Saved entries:
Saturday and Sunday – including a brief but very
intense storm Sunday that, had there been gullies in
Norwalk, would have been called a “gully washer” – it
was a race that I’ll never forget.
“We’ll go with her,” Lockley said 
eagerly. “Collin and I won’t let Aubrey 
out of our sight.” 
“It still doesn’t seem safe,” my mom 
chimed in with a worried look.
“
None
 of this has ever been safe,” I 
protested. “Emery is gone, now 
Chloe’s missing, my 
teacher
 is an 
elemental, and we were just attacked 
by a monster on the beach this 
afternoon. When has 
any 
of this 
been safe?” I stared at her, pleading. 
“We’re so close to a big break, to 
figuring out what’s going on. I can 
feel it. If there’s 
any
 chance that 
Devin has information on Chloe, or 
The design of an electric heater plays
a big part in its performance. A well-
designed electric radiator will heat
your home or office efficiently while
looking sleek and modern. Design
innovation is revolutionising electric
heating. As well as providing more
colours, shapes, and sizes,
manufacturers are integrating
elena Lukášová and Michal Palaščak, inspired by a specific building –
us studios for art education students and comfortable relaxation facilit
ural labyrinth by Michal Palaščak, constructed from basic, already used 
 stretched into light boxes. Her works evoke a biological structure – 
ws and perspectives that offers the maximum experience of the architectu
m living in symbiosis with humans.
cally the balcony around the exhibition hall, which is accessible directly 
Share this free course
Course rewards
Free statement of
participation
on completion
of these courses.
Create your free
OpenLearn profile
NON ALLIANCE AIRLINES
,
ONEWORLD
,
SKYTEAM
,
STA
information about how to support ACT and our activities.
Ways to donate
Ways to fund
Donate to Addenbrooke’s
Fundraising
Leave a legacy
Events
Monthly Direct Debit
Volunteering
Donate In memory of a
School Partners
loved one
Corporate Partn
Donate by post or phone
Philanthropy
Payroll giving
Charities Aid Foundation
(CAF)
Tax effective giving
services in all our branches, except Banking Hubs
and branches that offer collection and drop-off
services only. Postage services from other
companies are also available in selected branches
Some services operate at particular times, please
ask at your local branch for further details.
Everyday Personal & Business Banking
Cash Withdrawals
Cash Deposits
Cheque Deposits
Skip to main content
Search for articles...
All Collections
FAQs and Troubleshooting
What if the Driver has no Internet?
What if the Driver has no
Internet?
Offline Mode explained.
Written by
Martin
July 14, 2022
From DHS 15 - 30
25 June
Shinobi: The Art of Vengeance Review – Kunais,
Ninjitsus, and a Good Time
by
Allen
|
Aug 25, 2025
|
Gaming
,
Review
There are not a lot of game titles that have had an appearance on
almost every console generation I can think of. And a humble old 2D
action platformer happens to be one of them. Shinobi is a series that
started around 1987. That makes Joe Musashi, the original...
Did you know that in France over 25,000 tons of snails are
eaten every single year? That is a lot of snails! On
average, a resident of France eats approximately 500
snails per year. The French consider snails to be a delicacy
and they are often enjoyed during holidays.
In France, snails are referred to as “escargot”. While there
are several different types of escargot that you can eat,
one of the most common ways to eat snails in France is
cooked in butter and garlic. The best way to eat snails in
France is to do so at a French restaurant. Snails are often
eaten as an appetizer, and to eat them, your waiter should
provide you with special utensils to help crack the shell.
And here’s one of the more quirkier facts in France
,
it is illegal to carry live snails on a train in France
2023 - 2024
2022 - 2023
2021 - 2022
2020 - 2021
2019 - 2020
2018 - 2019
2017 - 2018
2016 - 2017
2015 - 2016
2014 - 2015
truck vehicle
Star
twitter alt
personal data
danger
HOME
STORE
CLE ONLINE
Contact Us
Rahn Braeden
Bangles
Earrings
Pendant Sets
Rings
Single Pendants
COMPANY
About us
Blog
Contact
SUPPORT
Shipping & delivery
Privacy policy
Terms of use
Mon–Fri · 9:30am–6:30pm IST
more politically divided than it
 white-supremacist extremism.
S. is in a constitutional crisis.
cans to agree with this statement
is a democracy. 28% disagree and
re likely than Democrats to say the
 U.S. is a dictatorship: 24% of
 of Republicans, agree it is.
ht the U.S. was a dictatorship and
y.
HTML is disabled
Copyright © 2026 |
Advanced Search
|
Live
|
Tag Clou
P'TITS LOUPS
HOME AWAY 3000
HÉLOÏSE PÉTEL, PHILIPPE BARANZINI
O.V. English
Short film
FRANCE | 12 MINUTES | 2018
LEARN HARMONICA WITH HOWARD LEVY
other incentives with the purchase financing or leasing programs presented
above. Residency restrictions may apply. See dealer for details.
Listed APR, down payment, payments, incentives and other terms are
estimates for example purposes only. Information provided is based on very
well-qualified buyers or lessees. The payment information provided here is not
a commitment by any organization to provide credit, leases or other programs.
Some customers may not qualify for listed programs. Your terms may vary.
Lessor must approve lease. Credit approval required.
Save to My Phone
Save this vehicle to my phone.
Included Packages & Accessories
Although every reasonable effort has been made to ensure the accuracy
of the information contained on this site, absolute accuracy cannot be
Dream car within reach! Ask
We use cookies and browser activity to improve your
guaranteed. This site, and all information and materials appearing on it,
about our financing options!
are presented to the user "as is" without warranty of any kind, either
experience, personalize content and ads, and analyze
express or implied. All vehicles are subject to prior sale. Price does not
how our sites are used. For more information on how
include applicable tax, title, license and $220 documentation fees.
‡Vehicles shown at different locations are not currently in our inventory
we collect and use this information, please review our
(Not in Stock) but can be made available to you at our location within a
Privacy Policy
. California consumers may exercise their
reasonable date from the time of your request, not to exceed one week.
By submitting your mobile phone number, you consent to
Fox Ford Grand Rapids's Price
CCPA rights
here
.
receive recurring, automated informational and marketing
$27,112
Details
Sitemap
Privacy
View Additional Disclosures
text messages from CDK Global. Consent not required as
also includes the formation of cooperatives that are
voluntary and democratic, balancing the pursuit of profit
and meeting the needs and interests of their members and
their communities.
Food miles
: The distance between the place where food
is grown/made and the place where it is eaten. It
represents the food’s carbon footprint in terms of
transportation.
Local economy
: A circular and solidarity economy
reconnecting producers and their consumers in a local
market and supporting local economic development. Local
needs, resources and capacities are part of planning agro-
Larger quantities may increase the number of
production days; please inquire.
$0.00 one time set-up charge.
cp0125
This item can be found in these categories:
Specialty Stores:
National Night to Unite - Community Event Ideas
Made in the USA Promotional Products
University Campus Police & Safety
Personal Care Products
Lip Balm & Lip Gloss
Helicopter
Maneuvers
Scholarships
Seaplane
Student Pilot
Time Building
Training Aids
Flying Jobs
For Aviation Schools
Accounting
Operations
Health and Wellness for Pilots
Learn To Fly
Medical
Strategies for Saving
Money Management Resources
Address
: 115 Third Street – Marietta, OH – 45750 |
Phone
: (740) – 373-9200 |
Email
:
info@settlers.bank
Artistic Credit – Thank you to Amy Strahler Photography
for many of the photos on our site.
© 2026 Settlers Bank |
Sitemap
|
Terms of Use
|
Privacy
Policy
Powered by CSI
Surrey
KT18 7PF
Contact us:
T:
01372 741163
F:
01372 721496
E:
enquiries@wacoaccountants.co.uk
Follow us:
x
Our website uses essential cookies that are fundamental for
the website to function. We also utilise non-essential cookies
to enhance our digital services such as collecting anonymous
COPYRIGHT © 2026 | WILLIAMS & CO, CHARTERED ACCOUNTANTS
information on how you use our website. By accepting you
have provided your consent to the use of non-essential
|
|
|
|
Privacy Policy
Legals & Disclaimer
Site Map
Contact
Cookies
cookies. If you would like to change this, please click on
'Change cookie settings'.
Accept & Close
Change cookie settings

TRY IT: Turn every line from all the records into a numbered list, leaving out any blank lines.

TASK RESULT:
1. Saturday and Sunday – including a brief but very
2. intense storm Sunday that, had there been gullies in
3. Norwalk, would have been called a “gully washer” – it
4. was a race that I’ll never forget.
5. “We’ll go with her,” Lockley said 
6. eagerly. “Collin and I won’t let Aubrey 
7. out of our sight.” 
8. “It still doesn’t seem safe,” my mom 
9. chimed in with a worried look.
10. “
11. None
12.  of this has ever been safe,” I 
13. protested. “Emery is gone, now 
14. Chloe’s missing, my 
15. teacher
16.  is an 
17. elemental, and we were just attacked 
18. by a monster on the beach this 
19. afternoon. When has 
20. any 
21. of this 
22. been safe?” I stared at her, pleading. 
23. “We’re so close to a big break, to 
24. figuring out what’s going on. I can 
25. feel it. If there’s 
26. any
27.  chance that 
28. Devin has information on Chloe, or 
29. The design of an electric heater plays
30. a big part in its performance. A well-
31. designed electric radiator will heat
32. your home or office efficiently while
33. looking sleek and modern. Design
34. innovation is revolutionising electric
35. heating. As well as providing more
36. colours, shapes, and sizes,
37. manufacturers are integrating
38. elena Lukášová and Michal Palaščak, inspired by a specific building –
39. us studios for art education students and comfortable relaxation facilit
40. ural labyrinth by Michal Palaščak, constructed from basic, already used 
41.  stretched into light boxes. Her works evoke a biological structure – 
42. ws and perspectives that offers the maximum experience of the architectu
43. m living in symbiosis with humans.
44. cally the balcony around the exhibition hall, which is accessible directly 
45. Share this free course
46. Course rewards
47. Free statement of
48. participation
49. on completion
50. of these courses.
51. Create your free
52. OpenLearn profile
53. NON ALLIANCE AIRLINES
54. ,
55. ONEWORLD
56. ,
57. SKYTEAM
58. ,
59. STA
60. information about how to support ACT and our activities.
61. Ways to donate
62. Ways to fund
63. Donate to Addenbrooke’s
64. Fundraising
65. Leave a legacy
66. Events
67. Monthly Direct Debit
68. Volunteering
69. Donate In memory of a
70. School Partners
71. loved one
72. Corporate Partn
73. Donate by post or phone
74. Philanthropy
75. Payroll giving
76. Charities Aid Foundation
77. (CAF)
78. Tax effective giving
79. services in all our branches, except Banking Hubs
80. and branches that offer collection and drop-off
81. services only. Postage services from other
82. companies are also available in selected branches
83. Some services operate at particular times, please
84. ask at your local branch for further details.
85. Everyday Personal & Business Banking
86. Cash Withdrawals
87. Cash Deposits
88. Cheque Deposits
89. Skip to main content
90. Search for articles...
91. All Collections
92. FAQs and Troubleshooting
93. What if the Driver has no Internet?
94. What if the Driver has no
95. Internet?
96. Offline Mode explained.
97. Written by
98. Martin
99. July 14, 2022
100. From DHS 15 - 30
101. 25 June
102. Shinobi: The Art of Vengeance Review – Kunais,
103. Ninjitsus, and a Good Time
104. by
105. Allen
106. |
107. Aug 25, 2025
108. |
109. Gaming
110. ,
111. Review
112. There are not a lot of game titles that have had an appearance on
113. almost every console generation I can think of. And a humble old 2D
114. action platformer happens to be one of them. Shinobi is a series that
115. started around 1987. That makes Joe Musashi, the original...
116. Did you know that in France over 25,000 tons of snails are
117. eaten every single year? That is a lot of snails! On
118. average, a resident of France eats approximately 500
119. snails per year. The French consider snails to be a delicacy
120. and they are often enjoyed during holidays.
121. In France, snails are referred to as “escargot”. While there
122. are several different types of escargot that you can eat,
123. one of the most common ways to eat snails in France is
124. cooked in butter and garlic. The best way to eat snails in
125. France is to do so at a French restaurant. Snails are often
126. eaten as an appetizer, and to eat them, your waiter should
127. provide you with special utensils to help crack the shell.
128. And here’s one of the more quirkier facts in France
129. ,
130. it is illegal to carry live snails on a train in France
131. 2023 - 2024
132. 2022 - 2023
133. 2021 - 2022
134. 2020 - 2021
135. 2019 - 2020
136. 2018 - 2019
137. 2017 - 2018
138. 2016 - 2017
139. 2015 - 2016
140. 2014 - 2015
141. truck vehicle
142. Star
143. twitter alt
144. personal data
145. danger
146. HOME
147. STORE
148. CLE ONLINE
149. Contact Us
150. Rahn Braeden
151. Bangles
152. Earrings
153. Pendant Sets
154. Rings
155. Single Pendants
156. COMPANY
157. About us
158. Blog
159. Contact
160. SUPPORT
161. Shipping & delivery
162. Privacy policy
163. Terms of use
164. Mon–Fri · 9:30am–6:30pm IST
165. more politically divided than it
166.  white-supremacist extremism.
167. S. is in a constitutional crisis.
168. cans to agree with this statement
169. is a democracy. 28% disagree and
170. re likely than Democrats to say the
171.  U.S. is a dictatorship: 24% of
172.  of Republicans, agree it is.
173. ht the U.S. was a dictatorship and
174. y.
175. HTML is disabled
176. Copyright © 2026 |
177. Advanced Search
178. |
179. Live
180. |
181. Tag Clou
182. P'TITS LOUPS
183. HOME AWAY 3000
184. HÉLOÏSE PÉTEL, PHILIPPE BARANZINI
185. O.V. English
186. Short film
187. FRANCE | 12 MINUTES | 2018
188. LEARN HARMONICA WITH HOWARD LEVY
189. other incentives with the purchase financing or leasing programs presented
190. above. Residency restrictions may apply. See dealer for details.
191. Listed APR, down payment, payments, incentives and other terms are
192. estimates for example purposes only. Information provided is based on very
193. well-qualified buyers or lessees. The payment information provided here is not
194. a commitment by any organization to provide credit, leases or other programs.
195. Some customers may not qualify for listed programs. Your terms may vary.
196. Lessor must approve lease. Credit approval required.
197. Save to My Phone
198. Save this vehicle to my phone.
199. Included Packages & Accessories
200. Although every reasonable effort has been made to ensure the accuracy
201. of the information contained on this site, absolute accuracy cannot be
202. Dream car within reach! Ask
203. We use cookies and browser activity to improve your
204. guaranteed. This site, and all information and materials appearing on it,
205. about our financing options!
206. are presented to the user "as is" without warranty of any kind, either
207. experience, personalize content and ads, and analyze
208. express or implied. All vehicles are subject to prior sale. Price does not
209. how our sites are used. For more information on how
210. include applicable tax, title, license and $220 documentation fees.
211. ‡Vehicles shown at different locations are not currently in our inventory
212. we collect and use this information, please review our
213. (Not in Stock) but can be made available to you at our location within a
214. Privacy Policy
215. . California consumers may exercise their
216. reasonable date from the time of your request, not to exceed one week.
217. By submitting your mobile phone number, you consent to
218. Fox Ford Grand Rapids's Price
219. CCPA rights
220. here
221. .
222. receive recurring, automated informational and marketing
223. $27,112
224. Details
225. Sitemap
226. Privacy
227. View Additional Disclosures
228. text messages from CDK Global. Consent not required as
229. also includes the formation of cooperatives that are
230. voluntary and democratic, balancing the pursuit of profit
231. and meeting the needs and interests of their members and
232. their communities.
233. Food miles
234. : The distance between the place where food
235. is grown/made and the place where it is eaten. It
236. represents the food’s carbon footprint in terms of
237. transportation.
238. Local economy
239. : A circular and solidarity economy
240. reconnecting producers and their consumers in a local
241. market and supporting local economic development. Local
242. needs, resources and capacities are part of planning agro-
243. Larger quantities may increase the number of
244. production days; please inquire.
245. $0.00 one time set-up charge.
246. cp0125
247. This item can be found in these categories:
248. Specialty Stores:
249. National Night to Unite - Community Event Ideas
250. Made in the USA Promotional Products
251. University Campus Police & Safety
252. Personal Care Products
253. Lip Balm & Lip Gloss
254. Helicopter
255. Maneuvers
256. Scholarships
257. Seaplane
258. Student Pilot
259. Time Building
260. Training Aids
261. Flying Jobs
262. For Aviation Schools
263. Accounting
264. Operations
265. Health and Wellness for Pilots
266. Learn To Fly
267. Medical
268. Strategies for Saving
269. Money Management Resources
270. Address
271. : 115 Third Street – Marietta, OH – 45750 |
272. Phone
273. : (740) – 373-9200 |
274. Email
275. :
276. info@settlers.bank
277. Artistic Credit – Thank you to Amy Strahler Photography
278. for many of the photos on our site.
279. © 2026 Settlers Bank |
280. Sitemap
281. |
282. Terms of Use
283. |
284. Privacy
285. Policy
286. Powered by CSI
287. Surrey
288. KT18 7PF
289. Contact us:
290. T:
291. 01372 741163
292. F:
293. 01372 721496
294. E:
295. enquiries@wacoaccountants.co.uk
296. Follow us:
297. x
298. Our website uses essential cookies that are fundamental for
299. the website to function. We also utilise non-essential cookies
300. to enhance our digital services such as collecting anonymous
301. COPYRIGHT © 2026 | WILLIAMS & CO, CHARTERED ACCOUNTANTS
302. information on how you use our website. By accepting you
303. have provided your consent to the use of non-essential
304. |
305. |
306. |
307. |
308. Privacy Policy
309. Legals & Disclaimer
310. Site Map
311. Contact
312. Cookies
313. cookies. If you would like to change this, please click on
314. 'Change cookie settings'.
315. Accept & Close
316. Change cookie settings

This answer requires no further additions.